The hypotheses of the research model were tested using AMOS. The standardized path coefficients between latent variables and their significance are presented in
Table 7 and
Figure 4. Both the structural model, representing the hypothesized relationships, and the measurement model, defining the relationship between latent variables and their indicators, were estimated. As shown in
Table 8, the factor loadings of all measured indicators exceed the acceptable value of 0.5 [
86]. The path coefficients (γ) and their significance levels can be interpreted as follows:
When the path coefficient (γ) is positive, it indicates a positive relationship or direct effect between the variables, meaning that an increase in one variable leads to an increase in another. When the path coefficient (γ) is negative, it indicates a negative relationship or inverse effect, where an increase in one variable leads to a decrease in another. A path coefficient with a p-value greater than 0.05 suggests that the relationship between the variables is not statistically significant.
In the results, green space justice had significant positive effects on perceived safety (γ = 0.664, p = 0.001), perceived environment (γ = 0.744, p = 0.001), and neighborhood cohesion (γ = 0.830, p = 0.001). These factors, in turn, significantly influenced happiness, with perceived safety (γ = 0.327, p = 0.001), perceived environment (γ = 0.184, p = 0.001), and neighborhood cohesion (γ = 0.512, p = 0.001) all showing positive effects on happiness. However, green space justice itself did not significantly impact happiness. Additionally, housing price (γ = −0.326, p = 0.001), length of residence (γ = −0.106, p = 0.001), and projected rent premium (γ = −0.218, p = 0.001) had significant negative effects on the fairness of green space, while monthly income (γ = 0.217, p = 0.001) and personal health status (γ = 0.173, p = 0.001) had significant positive effects on green space justice.
4.4. Mediating Effect
The bootstrap method was used to evaluate the mediating effect, and the estimates were derived based on the bias-corrected interval.

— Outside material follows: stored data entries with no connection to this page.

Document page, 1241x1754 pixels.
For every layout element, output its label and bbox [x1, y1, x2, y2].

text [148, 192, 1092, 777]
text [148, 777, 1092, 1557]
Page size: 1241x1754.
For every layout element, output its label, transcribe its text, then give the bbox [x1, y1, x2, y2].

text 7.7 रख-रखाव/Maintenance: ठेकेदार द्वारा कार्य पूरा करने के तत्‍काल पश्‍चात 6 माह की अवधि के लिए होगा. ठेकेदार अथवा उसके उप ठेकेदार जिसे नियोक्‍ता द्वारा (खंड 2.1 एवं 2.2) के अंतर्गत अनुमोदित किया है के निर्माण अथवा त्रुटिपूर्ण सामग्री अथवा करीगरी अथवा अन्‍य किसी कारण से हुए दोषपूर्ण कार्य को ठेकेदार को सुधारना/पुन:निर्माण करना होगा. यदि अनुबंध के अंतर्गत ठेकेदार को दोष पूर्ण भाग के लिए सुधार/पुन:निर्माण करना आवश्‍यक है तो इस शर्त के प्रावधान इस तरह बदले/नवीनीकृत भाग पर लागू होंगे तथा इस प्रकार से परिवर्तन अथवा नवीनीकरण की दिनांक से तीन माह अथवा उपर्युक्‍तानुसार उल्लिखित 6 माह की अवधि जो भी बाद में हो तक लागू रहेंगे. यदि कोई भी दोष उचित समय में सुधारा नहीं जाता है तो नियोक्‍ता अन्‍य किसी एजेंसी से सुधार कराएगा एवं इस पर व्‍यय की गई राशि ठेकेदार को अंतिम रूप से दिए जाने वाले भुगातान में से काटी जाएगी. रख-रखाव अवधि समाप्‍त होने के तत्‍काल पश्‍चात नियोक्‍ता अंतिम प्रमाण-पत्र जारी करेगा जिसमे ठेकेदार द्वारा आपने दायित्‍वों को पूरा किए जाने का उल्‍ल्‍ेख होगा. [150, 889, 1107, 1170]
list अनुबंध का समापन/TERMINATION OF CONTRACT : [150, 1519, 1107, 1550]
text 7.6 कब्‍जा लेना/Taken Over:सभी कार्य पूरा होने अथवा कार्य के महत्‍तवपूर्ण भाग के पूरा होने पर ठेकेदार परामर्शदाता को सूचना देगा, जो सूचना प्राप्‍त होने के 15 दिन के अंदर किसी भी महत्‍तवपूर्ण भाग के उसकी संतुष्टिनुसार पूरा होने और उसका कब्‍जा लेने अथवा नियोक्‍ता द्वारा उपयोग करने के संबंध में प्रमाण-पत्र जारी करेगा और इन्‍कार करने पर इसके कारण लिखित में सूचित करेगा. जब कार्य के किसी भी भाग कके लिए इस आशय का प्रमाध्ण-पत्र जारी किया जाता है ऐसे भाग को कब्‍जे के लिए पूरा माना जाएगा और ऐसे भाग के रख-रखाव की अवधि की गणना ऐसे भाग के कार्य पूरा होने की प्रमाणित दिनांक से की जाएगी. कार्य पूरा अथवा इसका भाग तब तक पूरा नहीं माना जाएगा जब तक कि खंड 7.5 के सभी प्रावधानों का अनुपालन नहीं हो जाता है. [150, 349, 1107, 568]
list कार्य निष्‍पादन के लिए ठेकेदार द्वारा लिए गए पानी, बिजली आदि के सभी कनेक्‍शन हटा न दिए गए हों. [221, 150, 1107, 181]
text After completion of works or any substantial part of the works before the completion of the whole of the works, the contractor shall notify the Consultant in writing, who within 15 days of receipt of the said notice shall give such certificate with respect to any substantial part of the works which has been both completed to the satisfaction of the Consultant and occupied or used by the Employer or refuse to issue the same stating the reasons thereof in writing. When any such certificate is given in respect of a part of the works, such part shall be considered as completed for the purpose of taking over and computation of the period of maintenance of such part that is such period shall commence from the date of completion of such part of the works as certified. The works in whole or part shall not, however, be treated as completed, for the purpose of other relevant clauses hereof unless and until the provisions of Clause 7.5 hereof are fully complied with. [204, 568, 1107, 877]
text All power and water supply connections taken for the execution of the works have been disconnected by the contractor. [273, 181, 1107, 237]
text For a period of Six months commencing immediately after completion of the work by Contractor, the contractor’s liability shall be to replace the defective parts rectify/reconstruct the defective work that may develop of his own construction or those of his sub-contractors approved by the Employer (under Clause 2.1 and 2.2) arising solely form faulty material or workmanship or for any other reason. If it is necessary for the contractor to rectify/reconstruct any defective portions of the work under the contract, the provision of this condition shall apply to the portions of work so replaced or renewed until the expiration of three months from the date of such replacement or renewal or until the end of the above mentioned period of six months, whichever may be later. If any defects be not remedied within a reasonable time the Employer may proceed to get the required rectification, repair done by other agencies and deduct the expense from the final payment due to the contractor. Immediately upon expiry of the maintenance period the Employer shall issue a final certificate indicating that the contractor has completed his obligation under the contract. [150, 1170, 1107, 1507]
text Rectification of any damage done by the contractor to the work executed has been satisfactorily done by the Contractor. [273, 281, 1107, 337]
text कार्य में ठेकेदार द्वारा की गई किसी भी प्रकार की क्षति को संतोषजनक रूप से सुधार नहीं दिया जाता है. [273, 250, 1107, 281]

A statistically significant mediating effect is indicated if the 95% confidence interval (95% CI) for the indirect effect does not include zero. The model produces both direct and aggregate indirect effects (see
Table 9).
Table 9 shows that the 95% CI values of “green space justice → environmental perception → happiness”, “green space justice → security perception → happiness” and “green space justice → neighborhood cohesion → happiness” do not contain zero, indicating that there is a significant mediating effect in these paths.
4.5. Green Space Preferences: Determinants and Relative Importance
To explore the factors influencing residents’ preferences for park usage, “the frequency of residents’ use of nearby urban parks or community green spaces” and “the duration of residents’ stay in these areas” were selected as indicators of their preference for public green spaces. A random forest model was employed to assess the impact of these factors on park usage preferences and identify the most significant features contributing to the predictions. The dataset was divided into a training set and a test set in an 80:20 ratio; 80% of the samples were used for training, while 20% were reserved for validation. The model’s overall accuracy for predicting “the frequency of residents’ use of nearby urban parks or community green spaces” was 67.5%, with a prediction accuracy of 83.2%. For predicting “the duration of residents’ stay in nearby urban parks or community green spaces”, the overall accuracy was 60.2%, with a prediction accuracy of 77.0% (
Figure 5).
The random forest model also assessed the importance of each variable. For predicting “the frequency of residents’ use of nearby city parks or community green spaces”, the most influential variables were ease of walking (17.5%), green space justice (11.0%), and age (10.2%). In the model predicting “the duration of residents’ stay in nearby city parks or community green spaces”, the top factors were housing price (11.5%), environmental perception (10.9%), and age (9.4%). The analysis reveals that, among social background factors, age is the most significant determinant, while housing price is the key factor among residential environmental influences, and anticipated rent increases play a notable role in market factors.